Lenovo’s parent Legend moves closer to IPO

New reports on tech conglomerate Legend Holdings are raising the possibility that the company’s long-discussed IPO could be drawing near, offering investors a new choice that combines its core Lenovo (00992.HK) PC business with a wide range of other assets.

Legend founder Liu Chuanzhi had previously indicated that he wanted to list the company around 2015, but other recent signs sparked media speculation that the plan was being accelerated and could come later this year. One of the biggest questions is still where the company will list, with China and Hong Kong as the two likeliest options.

The most significant element in the latest reports is news that Legend has officially completed its transformation into a limited stock corporation, a necessary step before it can offer shares to the public. The company has also released detailed financials for its 2013 fiscal year, providing a taste of what it has to offer for potential future investors.

Let’s take a closer look at those numbers starting with the bottom line, which saw Legend’s profit rise 20 percent to 2.1 billion yuan (US$340 million) last year. Revenue rose by a slower 7.7 percent to 244 billion yuan. The company noted that both figures represented a slowing of growth rates from previous years. In 2012, Legend clocked profit and revenue growth of 30 percent and 20 percent, respectively.

It’s worth comparing figures for Legend with those for Lenovo, which also recently reported its financials for its latest fiscal year that runs through the end of March. Lenovo’s latest annual profit was up 29 percent at US$817 million, while revenue rose by a slower 14 percent to US$38.7 billion. The stronger growth for Lenovo indicates that Legend’s other businesses are growing more slowly. The company said in its report that its business was hurt in particular by widening losses at Hony Capital, its financial arm that is a major investor in Chinese tech firms.
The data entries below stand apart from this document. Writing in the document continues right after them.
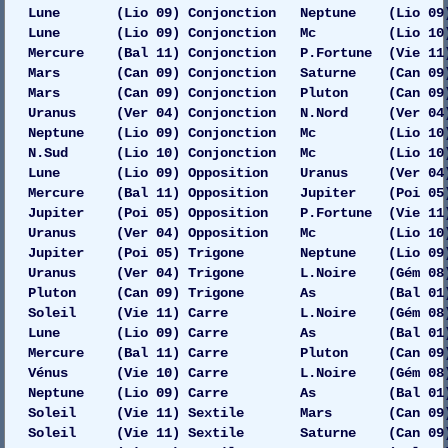
Lune (Lio 09) Conjonction Neptune (Lio 09)
Lune (Lio 09) Conjonction Mc (Lio 10) 
Mercure (Bal 11) Conjonction P.Fortune (Vie 11
Mars (Can 09) Conjonction Saturne (Can 09) G
Mars (Can 09) Conjonction Pluton (Can 09)
Uranus (Ver 04) Conjonction N.Nord (Ver 04)
Neptune (Lio 09) Conjonction Mc (Lio 10)
N.Sud (Lio 10) Conjonction Mc (Lio 10) 
Lune (Lio 09) Opposition Uranus (Ver 04) Ga
Mercure (Bal 11) Opposition Jupiter (Poi 05)
Jupiter (Poi 05) Opposition P.Fortune (Vie 11
Uranus (Ver 04) Opposition Mc (Lio 10) 
Jupiter (Poi 05) Trigone Neptune (Lio 09)
Uranus (Ver 04) Trigone L.Noire (Gém 08)
Pluton (Can 09) Trigone As (Bal 01) 
Soleil (Vie 11) Carre L.Noire (Gém 08) 
Lune (Lio 09) Carre As (Bal 01) G
Mercure (Bal 11) Carre Pluton (Can 09) Dr
Vénus (Vie 10) Carre L.Noire (Gém 08) 
Neptune (Lio 09) Carre As (Bal 01) G
Soleil (Vie 11) Sextile Mars (Can 09) 
Soleil (Vie 11) Sextile Saturne (Can 09) Dr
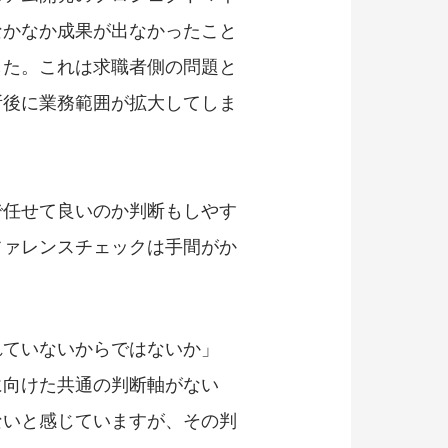
なかなか成果が出なかったこと
した。これは求職者側の問題と
所後に業務範囲が拡大してしま
で任せて良いのか判断もしやす
ファレンスチェックは手間がか
れていないからではないか」
に向けた共通の判断軸がない
ないと感じていますが、その判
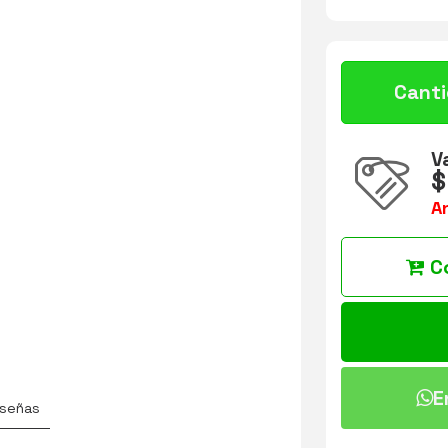
Cant
V
$
A
C
E
señas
Financials aside, Lenovo also said that it completed its transformation into a limited stock company in February, in an important step towards its goal of launching an IPO. Reports earlier this year indicated that Legend was in the process of making a series of filings with various provincial authorities, in another necessary step that would have been consistent with a Hong Kong listing.
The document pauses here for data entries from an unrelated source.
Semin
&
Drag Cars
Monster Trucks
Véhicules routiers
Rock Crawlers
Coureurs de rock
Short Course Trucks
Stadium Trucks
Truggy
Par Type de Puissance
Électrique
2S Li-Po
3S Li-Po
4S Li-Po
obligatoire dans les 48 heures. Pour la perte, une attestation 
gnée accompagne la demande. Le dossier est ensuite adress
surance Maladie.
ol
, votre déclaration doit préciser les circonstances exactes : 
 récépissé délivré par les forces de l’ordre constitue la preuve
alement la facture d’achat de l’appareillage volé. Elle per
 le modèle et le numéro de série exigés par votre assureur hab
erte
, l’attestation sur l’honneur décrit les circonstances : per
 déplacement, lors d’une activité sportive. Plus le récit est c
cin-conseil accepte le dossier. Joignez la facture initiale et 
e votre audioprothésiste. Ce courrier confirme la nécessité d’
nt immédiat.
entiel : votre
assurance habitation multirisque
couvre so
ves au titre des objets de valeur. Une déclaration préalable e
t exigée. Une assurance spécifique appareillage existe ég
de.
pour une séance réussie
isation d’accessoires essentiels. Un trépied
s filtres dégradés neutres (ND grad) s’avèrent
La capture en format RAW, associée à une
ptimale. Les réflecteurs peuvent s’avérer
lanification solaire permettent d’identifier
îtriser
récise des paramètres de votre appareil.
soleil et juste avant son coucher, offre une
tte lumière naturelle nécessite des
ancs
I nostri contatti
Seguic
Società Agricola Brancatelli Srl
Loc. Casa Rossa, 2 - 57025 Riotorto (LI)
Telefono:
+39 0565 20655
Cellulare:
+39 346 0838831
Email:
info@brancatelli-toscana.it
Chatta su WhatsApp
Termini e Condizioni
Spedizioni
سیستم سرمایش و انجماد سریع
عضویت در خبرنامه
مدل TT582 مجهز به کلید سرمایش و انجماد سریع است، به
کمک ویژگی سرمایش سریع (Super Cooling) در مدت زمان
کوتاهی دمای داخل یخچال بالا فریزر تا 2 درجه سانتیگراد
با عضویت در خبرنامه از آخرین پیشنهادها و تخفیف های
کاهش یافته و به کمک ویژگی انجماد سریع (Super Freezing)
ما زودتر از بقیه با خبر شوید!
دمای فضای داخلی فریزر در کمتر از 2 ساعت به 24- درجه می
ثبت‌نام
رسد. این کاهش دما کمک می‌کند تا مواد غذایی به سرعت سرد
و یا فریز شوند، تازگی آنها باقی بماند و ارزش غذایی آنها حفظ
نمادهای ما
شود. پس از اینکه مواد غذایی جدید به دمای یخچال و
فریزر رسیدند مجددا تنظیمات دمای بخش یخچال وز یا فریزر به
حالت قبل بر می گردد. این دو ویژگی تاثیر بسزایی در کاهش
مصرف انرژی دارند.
The addition of Hong Kong as a listing destination surprised some people since Liu had been previously saying he wanted to list Legend in Shanghai or Shenzhen. But China was also in the midst of a year-long domestic IPO freeze at that time, which could have affected Liu’s decision, especially since hundreds of more cash-needy companies are now waiting to list in China.

All that said, let’s close out this post with a prediction of what’s likely to happen for Legend and how attractive it looks as an investment option. With regards to the first issue, a Hong Kong listing looks increasingly likely due to uncertainty with the broader IPO situation in China, where the regulator is reluctant to approve major new listings due to market weakness. We could also see a dual listing in Hong Kong and Shanghai later this year, and I would expect the total size of the float to reach up to US$5 billion.

As to the second question, it does seem that Legend wouldn’t be especially attractive for investors. Anyone who likes the company might be better advised to invest in Lenovo, which is more focused on the gadget space. Hony is one of Legend’s other most high-profile assets, but its money-losing status is hardly a positive. Probably the most positive asset that Legend can offer is Chairman Liu Chuanzhi, a Chinese tech pioneer who runs the parent company but has left Lenovo’s operations to the younger Yang Yuanqing. But Liu himself is getting older, and thus is unlikely to be at the helm of the company too much longer.

Bottom line: Legend Holdings is likely to launch a Hong Kong IPO as soon as this year to raise up to US$5 billion, but could see limited interest from investors due to its slowing growth.